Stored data
============
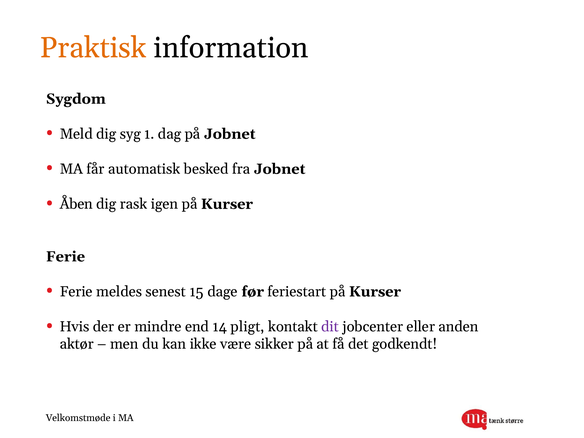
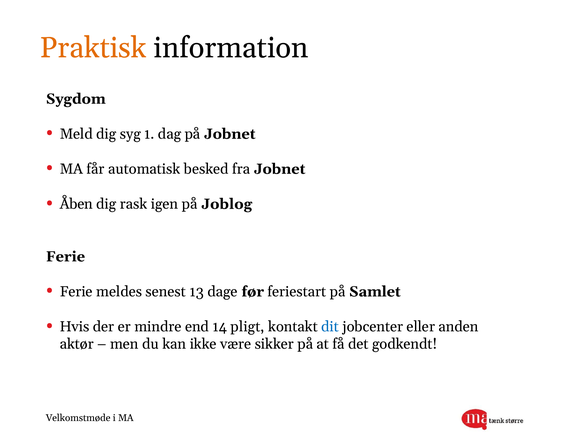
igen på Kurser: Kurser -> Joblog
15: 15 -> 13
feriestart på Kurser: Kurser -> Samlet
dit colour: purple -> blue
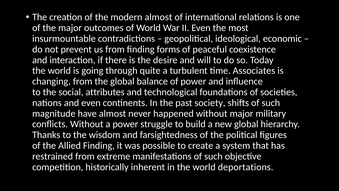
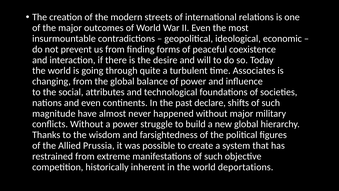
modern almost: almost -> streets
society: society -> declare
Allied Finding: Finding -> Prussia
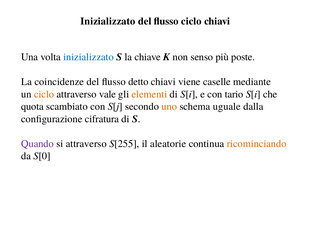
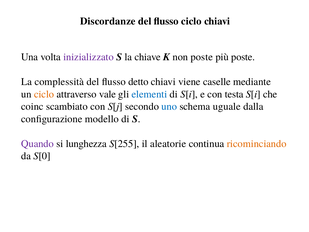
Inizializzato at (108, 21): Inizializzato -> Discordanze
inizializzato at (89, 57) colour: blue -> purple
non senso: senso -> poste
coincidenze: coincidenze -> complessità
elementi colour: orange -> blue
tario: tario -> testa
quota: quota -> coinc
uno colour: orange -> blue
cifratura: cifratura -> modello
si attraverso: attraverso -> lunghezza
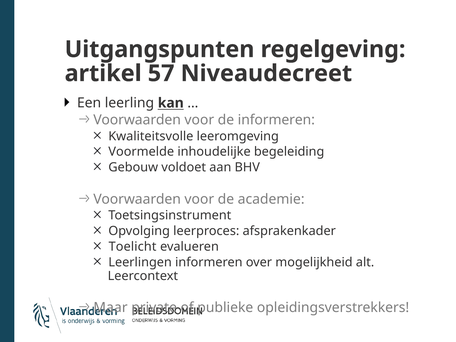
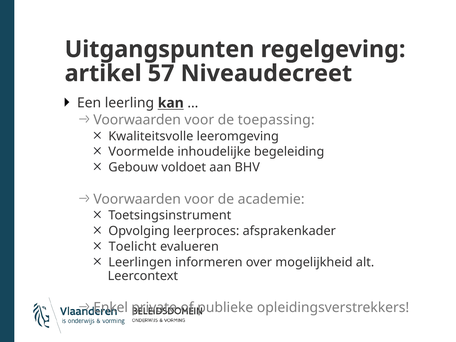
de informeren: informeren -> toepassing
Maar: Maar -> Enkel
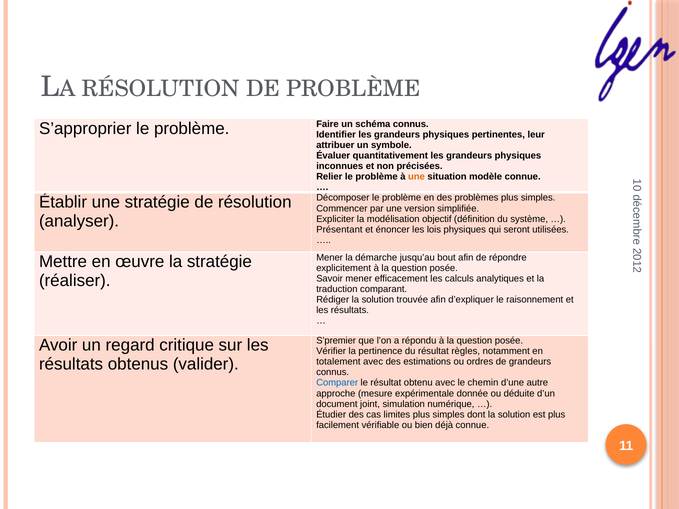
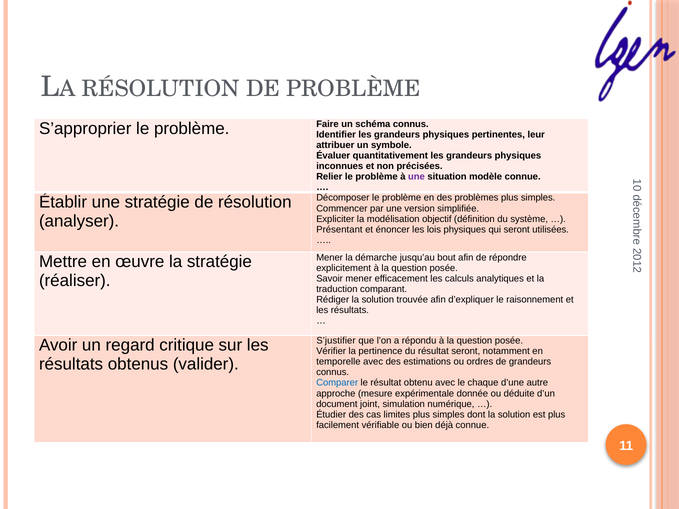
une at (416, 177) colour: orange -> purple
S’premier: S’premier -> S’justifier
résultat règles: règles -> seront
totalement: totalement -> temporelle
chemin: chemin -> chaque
============
Write out the lines from the one containing "de informeren: informeren -> toepassing" through the last line, copying each exactly. Omit the pictures from your answer.

§ Response to the task:
de informeren: informeren -> toepassing
Maar: Maar -> Enkel
une at (416, 177) colour: orange -> purple
S’premier: S’premier -> S’justifier
résultat règles: règles -> seront
totalement: totalement -> temporelle
chemin: chemin -> chaque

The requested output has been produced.